Zusätzlich begleiten wir unsere ukrainischen Mitarbeiter bei allen administrativen Herausforderungen, wie der Suche nach einem geeigneten Kita- und/oder Schulplatz sowie bei der Suche nach passendem Wohnraum.“
Aktuell hat die Biosphäre Potsdam neben dem Servicepersonal und Köchen in den gastronomischen Einrichtungen auch weitere Stellen zu besetzen. So z.B. Haustechniker, Tierpfleger, Gärtner u.a. Arbeitsbereiche, in denen auch mit der Sprachbarriere gut umgegangen werden kann.

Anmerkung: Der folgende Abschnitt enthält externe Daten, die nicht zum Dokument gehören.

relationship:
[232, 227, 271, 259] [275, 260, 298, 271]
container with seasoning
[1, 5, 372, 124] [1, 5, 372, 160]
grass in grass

Bei dem Auswahlverfahren nach geeigneten Mitarbeitern geht es dem Geschäftsführer der Biosphäre Potsdam aber nicht in erster Linie um Fachkenntnisse und Erfahrungen. „Ich bin ein großer Freund des Quereinstiegs – vor allem unter dem aktuellen Aspekt des Fachkräftemangels. Es gibt für mich nur eine wesentliche Qualifikation und die ist Motivation. Alle anderen Aufgabenfelder und Tätigkeitsbereiche können in der Praxis und mit entsprechenden Schulungen vermittelt werden“, ist Leifgen überzeugt.
Eine kleinere Herausforderung sei zu Beginn der Zusammenarbeit das unterschiedliche Zeitverständnis. „9 Uhr Arbeitsbeginn, heißt um 9 Uhr fertig umgezogen seine Arbeit aufzunehmen, nicht um 9 Uhr das Grundstück zu betreten. Diese und andere kleineren landestypischen Eigenheiten sind manchmal ein bisschen erklärungsbedürftig. Das sind aber mehr Hinweise und Abstimmungen, damit beide Seiten wissen, was voneinander erwartet wird“, schmunzelt Leifgen.
Der Geschäftsführer der Biosphäre Potsdam hat nun den Auftrag, das neue Nutzungskonzeption und dessen anschließende Umsetzung für die Biosphäre Potsdam voranzubringen. Sebastian Leifgen freut sich auf die Herausforderungen der kommenden Jahre, die sicherlich nicht langweilig werden.